The world population is currently growing by approximately 83 million people each year. Growth rates are slowing to various extents within different populations with result of the overall population growth rate decreasing from 1.55% per year in 1995 to 1.25% in 2005, 1.18% in 2015 and 1.10% in 2017. The median estimate for future growth sees the world population reaching 8.6 billion in 2030, 9.8 billion in 2050 and 11.2 billion by 2100 assuming a continuing decrease in average fertility rate from 2.5 births per woman in 2010–2015 to 2.2 in 2045–2050 and to 2.0 in 2095–2100, according to the medium-variant projection. With longevity trending towards uniform and stable values worldwide, the main driver of future population growth is the evolution of the fertility rate.

While most scenarios still predict continued growth into the 22nd century, there is a roughly 27% chance that the total population could stabilize or begin to fall before 2100. Longer-term speculative scenarios over the next two centuries can predict anything between runaway growth to radical decline (36.4 billion or 2.3 billion people in 2300), with the median projection showing a slight decrease followed by a stabilization around 9 billion people.

By 2070, the bulk of the world's population growth is predicted to take place in Africa: of the additional 2.4 billion people projected between 2015 and 2050, 1.3 billion will be added in Africa, 0.9 billion in Asia and only 0.2 billion in the rest of the world.
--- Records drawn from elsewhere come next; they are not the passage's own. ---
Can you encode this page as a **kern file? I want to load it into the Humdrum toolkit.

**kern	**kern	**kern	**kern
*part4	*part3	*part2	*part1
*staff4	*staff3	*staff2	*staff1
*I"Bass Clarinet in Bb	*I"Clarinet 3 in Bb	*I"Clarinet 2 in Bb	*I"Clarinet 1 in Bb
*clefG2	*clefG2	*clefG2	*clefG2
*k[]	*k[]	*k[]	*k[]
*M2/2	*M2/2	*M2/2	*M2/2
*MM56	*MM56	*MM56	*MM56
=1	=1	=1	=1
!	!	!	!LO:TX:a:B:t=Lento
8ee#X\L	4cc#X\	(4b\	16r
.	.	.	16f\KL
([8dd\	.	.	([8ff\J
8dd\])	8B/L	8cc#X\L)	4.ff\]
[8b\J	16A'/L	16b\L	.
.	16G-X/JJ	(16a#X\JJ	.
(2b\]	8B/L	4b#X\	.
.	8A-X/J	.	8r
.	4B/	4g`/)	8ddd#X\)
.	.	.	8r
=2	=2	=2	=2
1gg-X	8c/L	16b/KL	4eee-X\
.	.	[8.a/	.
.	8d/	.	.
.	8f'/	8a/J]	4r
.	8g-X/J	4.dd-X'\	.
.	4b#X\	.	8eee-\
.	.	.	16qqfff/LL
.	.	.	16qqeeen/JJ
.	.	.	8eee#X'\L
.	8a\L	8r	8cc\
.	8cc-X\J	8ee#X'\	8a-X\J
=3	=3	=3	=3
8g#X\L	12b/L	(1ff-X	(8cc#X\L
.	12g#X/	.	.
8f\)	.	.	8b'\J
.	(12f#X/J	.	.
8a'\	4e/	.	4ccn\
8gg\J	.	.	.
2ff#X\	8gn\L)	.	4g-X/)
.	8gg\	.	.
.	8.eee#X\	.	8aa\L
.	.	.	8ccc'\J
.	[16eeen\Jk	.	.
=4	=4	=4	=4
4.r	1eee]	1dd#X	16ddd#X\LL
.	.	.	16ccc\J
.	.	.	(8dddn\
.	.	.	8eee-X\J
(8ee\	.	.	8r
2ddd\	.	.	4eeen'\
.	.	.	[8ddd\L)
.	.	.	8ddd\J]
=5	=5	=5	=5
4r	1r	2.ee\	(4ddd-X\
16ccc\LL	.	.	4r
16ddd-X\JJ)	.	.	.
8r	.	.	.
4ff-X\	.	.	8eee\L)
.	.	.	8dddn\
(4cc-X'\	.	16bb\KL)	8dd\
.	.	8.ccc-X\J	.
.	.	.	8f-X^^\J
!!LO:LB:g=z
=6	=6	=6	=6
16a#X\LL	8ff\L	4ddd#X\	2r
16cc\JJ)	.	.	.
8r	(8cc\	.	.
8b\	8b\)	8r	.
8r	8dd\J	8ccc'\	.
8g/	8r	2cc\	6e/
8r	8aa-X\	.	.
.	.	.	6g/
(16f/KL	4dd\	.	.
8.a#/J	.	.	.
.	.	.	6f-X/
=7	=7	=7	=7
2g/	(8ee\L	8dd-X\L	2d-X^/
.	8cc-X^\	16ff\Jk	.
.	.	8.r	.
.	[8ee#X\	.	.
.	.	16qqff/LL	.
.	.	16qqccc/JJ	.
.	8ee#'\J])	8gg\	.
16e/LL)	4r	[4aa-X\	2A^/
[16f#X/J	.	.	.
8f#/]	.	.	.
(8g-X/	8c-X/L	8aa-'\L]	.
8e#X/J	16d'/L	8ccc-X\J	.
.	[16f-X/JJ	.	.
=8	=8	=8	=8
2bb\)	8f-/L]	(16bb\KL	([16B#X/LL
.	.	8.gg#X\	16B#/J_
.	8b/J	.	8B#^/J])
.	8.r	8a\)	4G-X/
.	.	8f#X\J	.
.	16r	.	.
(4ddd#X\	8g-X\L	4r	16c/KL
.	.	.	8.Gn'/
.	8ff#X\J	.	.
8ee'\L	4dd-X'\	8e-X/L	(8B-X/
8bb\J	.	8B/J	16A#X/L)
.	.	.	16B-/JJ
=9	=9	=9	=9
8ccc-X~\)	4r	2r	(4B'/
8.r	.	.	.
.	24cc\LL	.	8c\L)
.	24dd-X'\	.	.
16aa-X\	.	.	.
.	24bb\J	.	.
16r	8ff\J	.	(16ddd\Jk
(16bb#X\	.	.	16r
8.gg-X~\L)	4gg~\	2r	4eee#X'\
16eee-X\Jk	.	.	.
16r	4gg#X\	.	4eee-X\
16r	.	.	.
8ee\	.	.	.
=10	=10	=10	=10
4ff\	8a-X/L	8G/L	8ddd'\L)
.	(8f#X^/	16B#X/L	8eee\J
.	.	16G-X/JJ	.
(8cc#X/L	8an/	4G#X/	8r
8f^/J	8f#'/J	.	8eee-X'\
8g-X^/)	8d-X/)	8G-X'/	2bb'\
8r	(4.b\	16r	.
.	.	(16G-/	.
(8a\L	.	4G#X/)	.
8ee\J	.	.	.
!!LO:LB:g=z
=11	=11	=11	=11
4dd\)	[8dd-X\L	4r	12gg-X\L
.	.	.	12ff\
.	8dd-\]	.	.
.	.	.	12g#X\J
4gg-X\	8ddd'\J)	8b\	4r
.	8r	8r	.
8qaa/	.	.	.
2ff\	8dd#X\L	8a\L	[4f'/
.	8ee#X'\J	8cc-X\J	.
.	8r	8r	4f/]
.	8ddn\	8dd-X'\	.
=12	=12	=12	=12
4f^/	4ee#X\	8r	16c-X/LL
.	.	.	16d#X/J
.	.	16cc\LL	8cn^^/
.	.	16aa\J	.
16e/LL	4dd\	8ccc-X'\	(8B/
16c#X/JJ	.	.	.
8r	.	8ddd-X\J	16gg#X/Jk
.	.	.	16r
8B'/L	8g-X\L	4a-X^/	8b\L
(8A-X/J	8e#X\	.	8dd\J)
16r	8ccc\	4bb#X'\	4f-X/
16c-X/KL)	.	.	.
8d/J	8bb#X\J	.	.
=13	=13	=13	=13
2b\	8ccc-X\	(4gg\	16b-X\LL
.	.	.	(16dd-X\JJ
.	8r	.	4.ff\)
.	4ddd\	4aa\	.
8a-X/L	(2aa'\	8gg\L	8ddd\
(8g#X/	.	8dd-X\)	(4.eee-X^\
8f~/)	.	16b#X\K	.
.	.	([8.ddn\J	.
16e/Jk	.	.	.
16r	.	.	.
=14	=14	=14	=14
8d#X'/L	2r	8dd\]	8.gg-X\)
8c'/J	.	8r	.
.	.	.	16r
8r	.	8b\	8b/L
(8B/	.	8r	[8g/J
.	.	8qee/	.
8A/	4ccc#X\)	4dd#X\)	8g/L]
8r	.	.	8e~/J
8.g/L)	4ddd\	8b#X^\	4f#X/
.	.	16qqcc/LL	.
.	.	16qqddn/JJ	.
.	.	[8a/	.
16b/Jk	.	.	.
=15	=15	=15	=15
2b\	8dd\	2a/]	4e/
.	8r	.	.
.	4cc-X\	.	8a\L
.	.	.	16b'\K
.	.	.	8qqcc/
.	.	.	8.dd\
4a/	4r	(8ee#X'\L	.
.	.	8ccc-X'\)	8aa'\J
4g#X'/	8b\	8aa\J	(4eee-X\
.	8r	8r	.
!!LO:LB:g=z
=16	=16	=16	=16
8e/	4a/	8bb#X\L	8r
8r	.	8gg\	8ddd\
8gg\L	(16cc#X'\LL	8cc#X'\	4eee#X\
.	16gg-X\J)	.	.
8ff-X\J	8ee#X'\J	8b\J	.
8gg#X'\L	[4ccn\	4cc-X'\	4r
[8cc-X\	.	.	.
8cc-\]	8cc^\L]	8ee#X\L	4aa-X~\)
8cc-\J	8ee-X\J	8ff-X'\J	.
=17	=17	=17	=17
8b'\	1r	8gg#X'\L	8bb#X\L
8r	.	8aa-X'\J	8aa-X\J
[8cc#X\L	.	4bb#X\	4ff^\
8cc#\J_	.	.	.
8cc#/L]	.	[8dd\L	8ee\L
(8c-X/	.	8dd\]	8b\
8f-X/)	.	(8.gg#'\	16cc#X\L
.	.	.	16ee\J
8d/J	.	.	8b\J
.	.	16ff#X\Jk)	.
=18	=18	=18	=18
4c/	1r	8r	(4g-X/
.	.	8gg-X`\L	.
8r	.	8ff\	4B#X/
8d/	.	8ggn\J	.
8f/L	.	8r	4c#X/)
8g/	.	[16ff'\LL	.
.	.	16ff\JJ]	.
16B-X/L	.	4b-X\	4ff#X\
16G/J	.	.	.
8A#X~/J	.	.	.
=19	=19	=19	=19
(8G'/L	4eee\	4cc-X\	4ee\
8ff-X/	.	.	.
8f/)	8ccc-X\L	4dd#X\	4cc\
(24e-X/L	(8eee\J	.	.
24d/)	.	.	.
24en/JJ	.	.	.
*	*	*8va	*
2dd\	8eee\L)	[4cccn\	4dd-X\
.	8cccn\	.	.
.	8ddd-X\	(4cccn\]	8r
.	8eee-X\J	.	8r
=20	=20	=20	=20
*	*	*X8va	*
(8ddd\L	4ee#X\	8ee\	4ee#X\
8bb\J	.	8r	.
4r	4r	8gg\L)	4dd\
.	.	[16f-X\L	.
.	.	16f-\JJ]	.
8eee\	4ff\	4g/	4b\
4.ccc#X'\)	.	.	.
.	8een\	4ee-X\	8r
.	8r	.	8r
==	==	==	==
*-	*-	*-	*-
Africa's share of global population is projected to grow from 16% in 2015 to 25% in 2050 and 39% by 2100, while the share of Asia will fall from 60% in 2015 to 54% in 2050 and 44% in 2100. The strong growth of the African population will happen regardless of the rate of decrease of fertility, because of the exceptional proportion of young people already living today. For example, the UN projects that the population of Nigeria will surpass that of the United States by 2050. The population of the more developed regions is slated to remain mostly unchanged, at 1.2 billion, as international migrations from high-growth regions compensate the fertility deficit of richer countries.